Mr. Cullum used social media, his wildlife contacts and the Wildlife Rescue of East Hampton mobile phone application to get the word out about a hurt hawk in need of hasty transport.

Susan Jaffie and Dee McGuire Renos transported the hawk to the East End Veterinary Center in Riverhead, where Dr. Scarlett Magda determined that it had a 3-centimeter tear in its esophagus near where the neck meets its chest.

Dr. Magda said that the hawk arrived at the facility in critical condition, and that while she could not determine the cause of the wound, she noted a large femur bone in the hawk’s intestines that led her to believe that the hawk had been eating a large animal.

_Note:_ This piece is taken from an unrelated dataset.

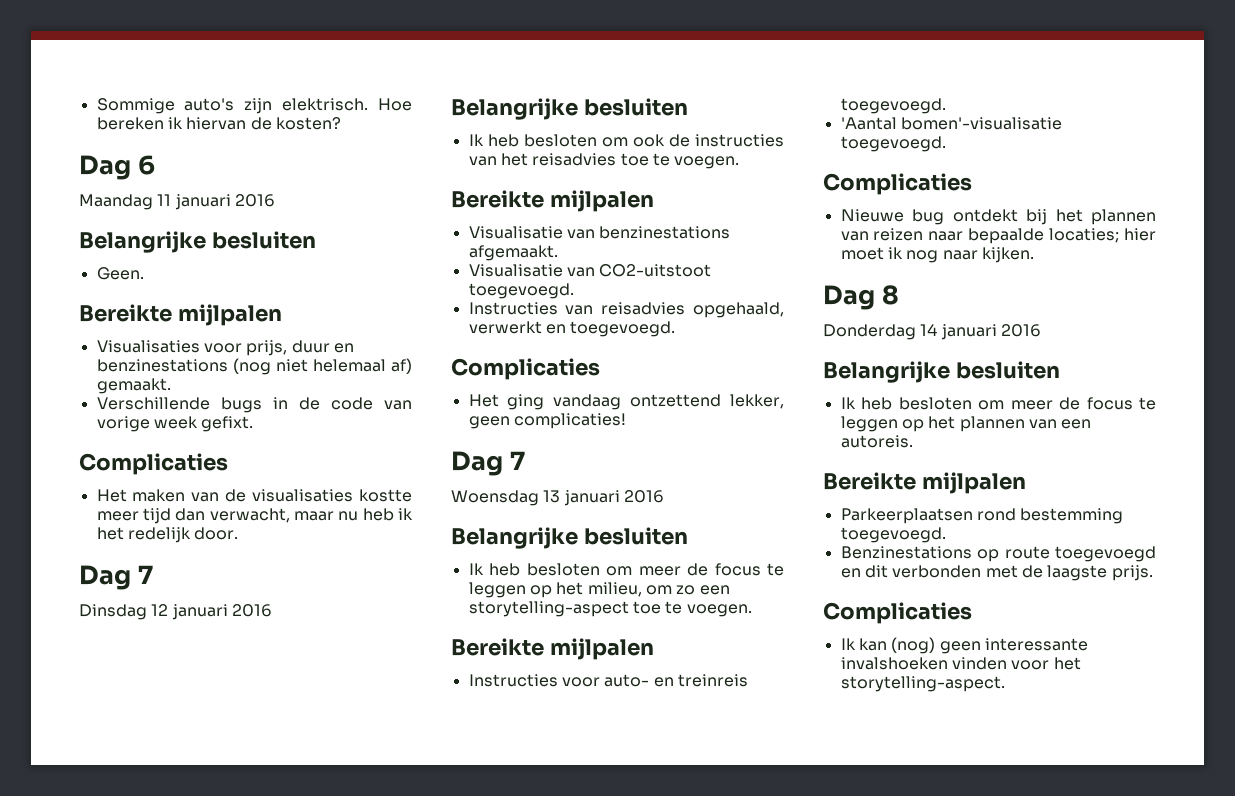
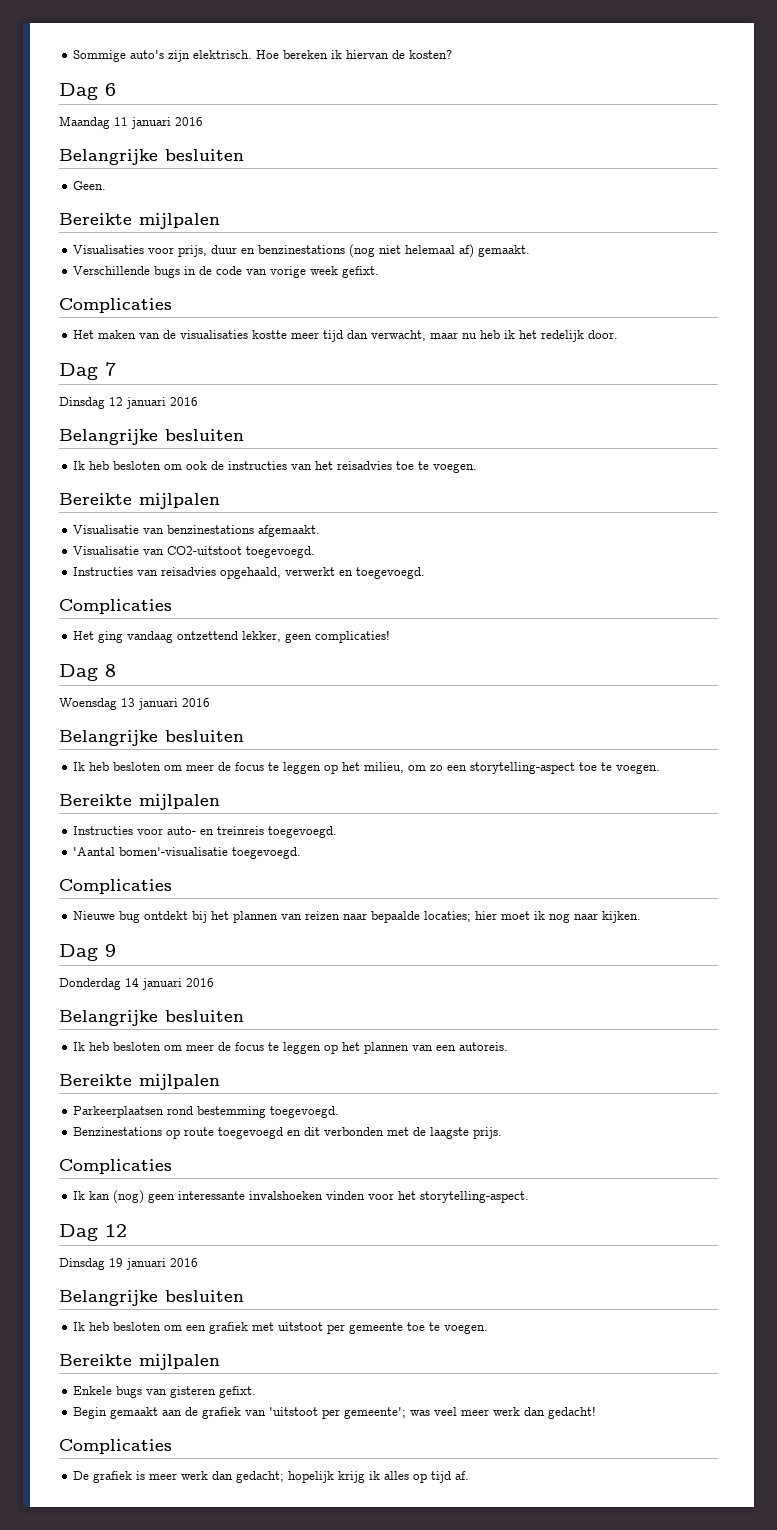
[509,451,525,470] 7 -> [105,664,116,677] 8
[881,285,899,305] 8 -> [105,944,116,957] 9
(1005, 684) none -> [59,1224,127,1241] [59,1258,198,1270] [59,1290,244,1306] [73,1322,489,1334] [59,1354,220,1370] [73,1386,257,1398] [73,1406,597,1419] [59,1439,172,1454] [73,1471,470,1483] // Dag 12 // Dinsdag 19 januari 2016 // Belangrijke besluiten // Ik heb besloten om een grafiek met uitstoot per gemeente toe te voegen. // Bereikte mijlpalen // Enkele bugs van gisteren gefixt. // Begin gemaakt aan de grafiek van 'uitstoot per gemeente'; was veel meer werk dan gedacht! // Complicaties // De grafiek is meer werk dan gedacht; hopelijk krijg ik alles op tijd af.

“I’ve seen gunshot wounds in a hawk, but a laceration is unusual, because it’s a predator species that tends to be independent,” said the veterinarian, meaning that hawks are rarely preyed upon, if at all.

Dr. Magda stitched up the bird and the center sent it to the Evelyn Alexander Wildlife Rescue Center in Hampton Bays the next day for rehabilitation.

Virginia Frati, executive director of the rescue center, said on Thursday that the hawk was not yet back to eating solid food, and that the wound would take about two to three weeks to heal. The hawk will then need a week to exercise outdoors to regain its strength, meaning that it will be a month before it can be released back into the wild.

Mr. Cullum expressed gratitude for the immediacy of help from the local community.

“It’s a really great thing,” he said. “Everyone came out to help this bird—and when it survives, how awesome is that?”